MovieLens 25M contains 25M ratings and 1M tag applications applied to 62k+ movies by 162k users.
PosterLens 25M collects 62061 posters (~330 movies from the dataset are missing a cover)for movies from MovieLens 25M together with their ResNet-34 embeddings.
MovieLens 20M contains 20M ratings and 0.5M tag applications applied to 27k+ movies by 138k users.
PosterLens 20M collects 27163 posters (115 movies from the dataset are missing a cover) for movies from MovieLens 20M together with their ResNet-34 embeddings.
This repo contains the reproducible pipeline generating the datasetj.
Download a copy from Kaggle:
kaggle datasets download -d aptlin/posterlens-25m
kaggle datasets download -d aptlin/posterlens-20m
-
Pick the size of a dataset from the official page with MovieLens datasets (at the moment only 25m and 20m are supported)
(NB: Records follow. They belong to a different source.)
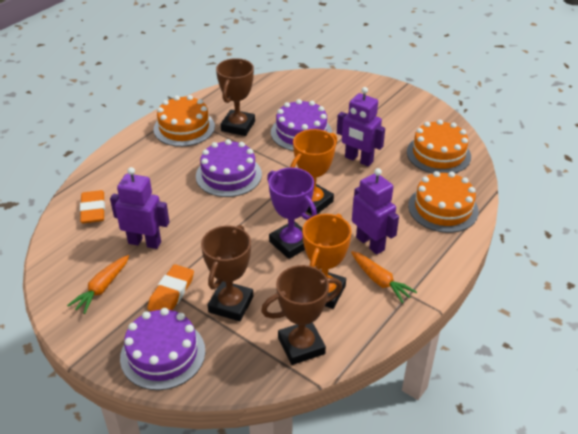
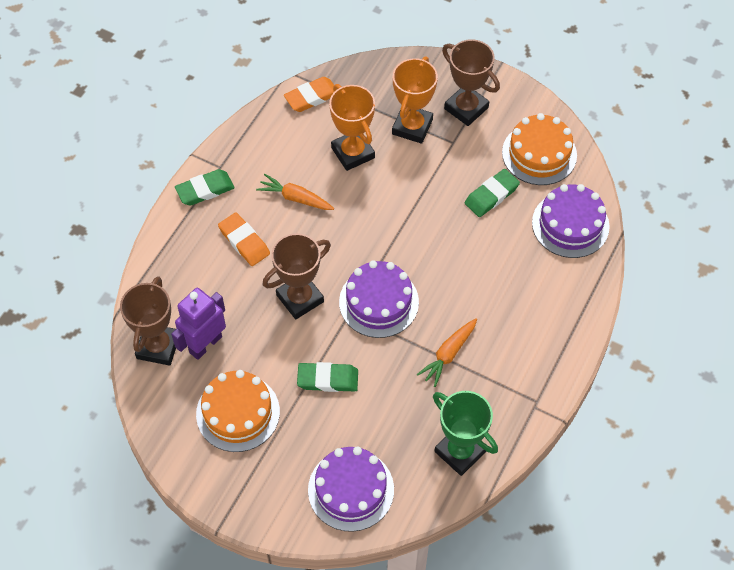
green eraser: 0 -> 3
green trophy: 0 -> 1
orange cake: 3 -> 2
purple robot: 3 -> 1
purple trophy: 1 -> 0

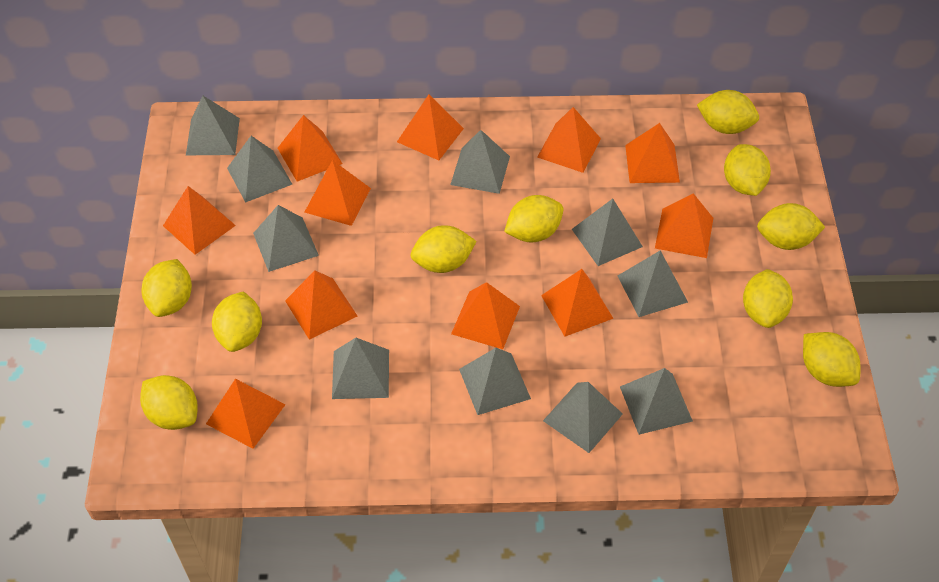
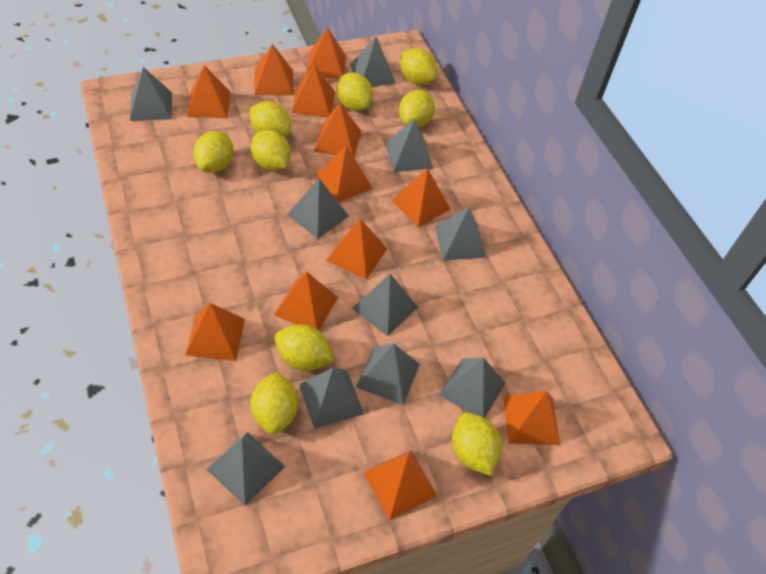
orange pyramid: 11 -> 12
yellow lemon: 10 -> 9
export MOVIELENS_SIZE= <Your string>
-
Clone the repo:
git clone [email protected]:aptlin/posterlens.git
-
Install dependencies using poetry:
cd posterlens poetry install
-
Run the pipeline:
./run.sh $MOVIELENS_SIZE
Please cite the dataset in case you find it helpful for your research:
Sasha Aptlin, “PosterLens 25M.” Kaggle, 2021, doi: 10.34740/KAGGLE/DS/1321802.